What the task asks
The data below has to be returned exactly, down to the last character.

Material provided

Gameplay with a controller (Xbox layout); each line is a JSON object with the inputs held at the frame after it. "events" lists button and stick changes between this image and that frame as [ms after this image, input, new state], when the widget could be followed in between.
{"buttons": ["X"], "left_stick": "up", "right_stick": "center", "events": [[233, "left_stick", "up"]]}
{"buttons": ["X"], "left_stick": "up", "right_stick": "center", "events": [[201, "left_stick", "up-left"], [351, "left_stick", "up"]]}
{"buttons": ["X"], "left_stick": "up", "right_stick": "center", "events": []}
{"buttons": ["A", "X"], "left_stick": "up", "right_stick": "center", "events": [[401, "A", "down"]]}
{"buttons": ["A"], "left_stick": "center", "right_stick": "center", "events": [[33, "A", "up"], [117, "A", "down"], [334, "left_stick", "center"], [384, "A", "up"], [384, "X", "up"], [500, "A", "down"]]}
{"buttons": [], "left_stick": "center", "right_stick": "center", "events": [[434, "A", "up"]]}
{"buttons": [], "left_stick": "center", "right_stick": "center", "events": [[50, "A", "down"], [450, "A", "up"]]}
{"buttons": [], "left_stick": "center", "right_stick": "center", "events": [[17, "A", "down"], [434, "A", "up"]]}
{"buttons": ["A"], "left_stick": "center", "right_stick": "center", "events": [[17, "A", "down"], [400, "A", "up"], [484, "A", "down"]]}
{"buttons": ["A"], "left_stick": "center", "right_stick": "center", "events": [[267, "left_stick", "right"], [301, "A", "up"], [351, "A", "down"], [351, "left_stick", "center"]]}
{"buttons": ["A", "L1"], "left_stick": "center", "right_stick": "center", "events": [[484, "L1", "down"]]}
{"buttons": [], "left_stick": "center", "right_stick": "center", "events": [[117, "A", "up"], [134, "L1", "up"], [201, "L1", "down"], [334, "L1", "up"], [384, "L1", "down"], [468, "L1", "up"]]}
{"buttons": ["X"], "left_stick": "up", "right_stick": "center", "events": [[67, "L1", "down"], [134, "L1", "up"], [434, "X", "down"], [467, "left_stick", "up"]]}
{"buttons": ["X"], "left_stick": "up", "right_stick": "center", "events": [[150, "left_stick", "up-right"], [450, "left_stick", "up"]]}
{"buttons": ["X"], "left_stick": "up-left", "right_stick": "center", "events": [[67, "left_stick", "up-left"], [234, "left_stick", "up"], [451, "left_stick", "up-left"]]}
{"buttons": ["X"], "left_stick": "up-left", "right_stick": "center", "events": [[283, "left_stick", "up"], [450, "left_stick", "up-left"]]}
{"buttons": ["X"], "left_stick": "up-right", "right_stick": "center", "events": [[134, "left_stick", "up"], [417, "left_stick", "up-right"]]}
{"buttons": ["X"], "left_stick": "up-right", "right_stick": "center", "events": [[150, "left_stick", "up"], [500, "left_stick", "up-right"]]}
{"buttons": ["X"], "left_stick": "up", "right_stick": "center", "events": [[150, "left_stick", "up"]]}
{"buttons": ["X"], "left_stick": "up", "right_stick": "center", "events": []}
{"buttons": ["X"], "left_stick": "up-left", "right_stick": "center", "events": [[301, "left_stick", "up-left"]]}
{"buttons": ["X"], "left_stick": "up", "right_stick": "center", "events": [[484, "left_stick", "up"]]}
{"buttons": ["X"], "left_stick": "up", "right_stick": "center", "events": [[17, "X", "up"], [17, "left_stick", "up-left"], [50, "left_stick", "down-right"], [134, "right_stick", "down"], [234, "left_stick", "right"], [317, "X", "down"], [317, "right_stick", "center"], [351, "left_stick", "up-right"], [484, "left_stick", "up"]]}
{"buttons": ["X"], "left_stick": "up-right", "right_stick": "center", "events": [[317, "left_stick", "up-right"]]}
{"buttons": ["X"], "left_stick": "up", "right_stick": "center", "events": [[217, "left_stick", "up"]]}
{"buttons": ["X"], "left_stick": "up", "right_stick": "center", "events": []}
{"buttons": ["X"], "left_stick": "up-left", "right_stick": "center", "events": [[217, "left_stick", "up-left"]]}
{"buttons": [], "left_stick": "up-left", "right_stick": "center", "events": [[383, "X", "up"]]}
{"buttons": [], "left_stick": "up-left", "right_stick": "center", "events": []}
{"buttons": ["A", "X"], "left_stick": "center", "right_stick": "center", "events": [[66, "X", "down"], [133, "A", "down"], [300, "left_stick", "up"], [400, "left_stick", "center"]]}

Worked solution
Gameplay with a controller (Xbox layout); each line is a JSON object with the inputs held at the frame after it. "events" lists button and stick changes between this image and that frame as [ms after this image, input, new state], when the widget could be followed in between.
{"buttons": ["X"], "left_stick": "up", "right_stick": "center", "events": [[233, "left_stick", "up"]]}
{"buttons": ["X"], "left_stick": "up", "right_stick": "center", "events": [[201, "left_stick", "up-left"], [351, "left_stick", "up"]]}
{"buttons": ["X"], "left_stick": "up", "right_stick": "center", "events": []}
{"buttons": ["A", "X"], "left_stick": "up", "right_stick": "center", "events": [[401, "A", "down"]]}
{"buttons": ["A"], "left_stick": "center", "right_stick": "center", "events": [[33, "A", "up"], [117, "A", "down"], [334, "left_stick", "center"], [384, "A", "up"], [384, "X", "up"], [500, "A", "down"]]}
{"buttons": [], "left_stick": "center", "right_stick": "center", "events": [[434, "A", "up"]]}
{"buttons": [], "left_stick": "center", "right_stick": "center", "events": [[50, "A", "down"], [450, "A", "up"]]}
{"buttons": [], "left_stick": "center", "right_stick": "center", "events": [[17, "A", "down"], [434, "A", "up"]]}
{"buttons": ["A"], "left_stick": "center", "right_stick": "center", "events": [[17, "A", "down"], [400, "A", "up"], [484, "A", "down"]]}
{"buttons": ["A"], "left_stick": "center", "right_stick": "center", "events": [[267, "left_stick", "right"], [301, "A", "up"], [351, "A", "down"], [351, "left_stick", "center"]]}
{"buttons": ["A", "L1"], "left_stick": "center", "right_stick": "center", "events": [[484, "L1", "down"]]}
{"buttons": [], "left_stick": "center", "right_stick": "center", "events": [[117, "A", "up"], [134, "L1", "up"], [201, "L1", "down"], [334, "L1", "up"], [384, "L1", "down"], [468, "L1", "up"]]}
{"buttons": ["X"], "left_stick": "up", "right_stick": "center", "events": [[67, "L1", "down"], [134, "L1", "up"], [434, "X", "down"], [467, "left_stick", "up"]]}
{"buttons": ["X"], "left_stick": "up", "right_stick": "center", "events": [[150, "left_stick", "up-right"], [450, "left_stick", "up"]]}
{"buttons": ["X"], "left_stick": "up-left", "right_stick": "center", "events": [[67, "left_stick", "up-left"], [234, "left_stick", "up"], [451, "left_stick", "up-left"]]}
{"buttons": ["X"], "left_stick": "up-left", "right_stick": "center", "events": [[283, "left_stick", "up"], [450, "left_stick", "up-left"]]}
{"buttons": ["X"], "left_stick": "up-right", "right_stick": "center", "events": [[134, "left_stick", "up"], [417, "left_stick", "up-right"]]}
{"buttons": ["X"], "left_stick": "up-right", "right_stick": "center", "events": [[150, "left_stick", "up"], [500, "left_stick", "up-right"]]}
{"buttons": ["X"], "left_stick": "up", "right_stick": "center", "events": [[150, "left_stick", "up"]]}
{"buttons": ["X"], "left_stick": "up", "right_stick": "center", "events": []}
{"buttons": ["X"], "left_stick": "up-left", "right_stick": "center", "events": [[301, "left_stick", "up-left"]]}
{"buttons": ["X"], "left_stick": "up", "right_stick": "center", "events": [[484, "left_stick", "up"]]}
{"buttons": ["X"], "left_stick": "up", "right_stick": "center", "events": [[17, "X", "up"], [17, "left_stick", "up-left"], [50, "left_stick", "down-right"], [134, "right_stick", "down"], [234, "left_stick", "right"], [317, "X", "down"], [317, "right_stick", "center"], [351, "left_stick", "up-right"], [484, "left_stick", "up"]]}
{"buttons": ["X"], "left_stick": "up-right", "right_stick": "center", "events": [[317, "left_stick", "up-right"]]}
{"buttons": ["X"], "left_stick": "up", "right_stick": "center", "events": [[217, "left_stick", "up"]]}
{"buttons": ["X"], "left_stick": "up", "right_stick": "center", "events": []}
{"buttons": ["X"], "left_stick": "up-left", "right_stick": "center", "events": [[217, "left_stick", "up-left"]]}
{"buttons": [], "left_stick": "up-left", "right_stick": "center", "events": [[383, "X", "up"]]}
{"buttons": [], "left_stick": "up-left", "right_stick": "center", "events": []}
{"buttons": ["A", "X"], "left_stick": "center", "right_stick": "center", "events": [[66, "X", "down"], [133, "A", "down"], [300, "left_stick", "up"], [400, "left_stick", "center"]]}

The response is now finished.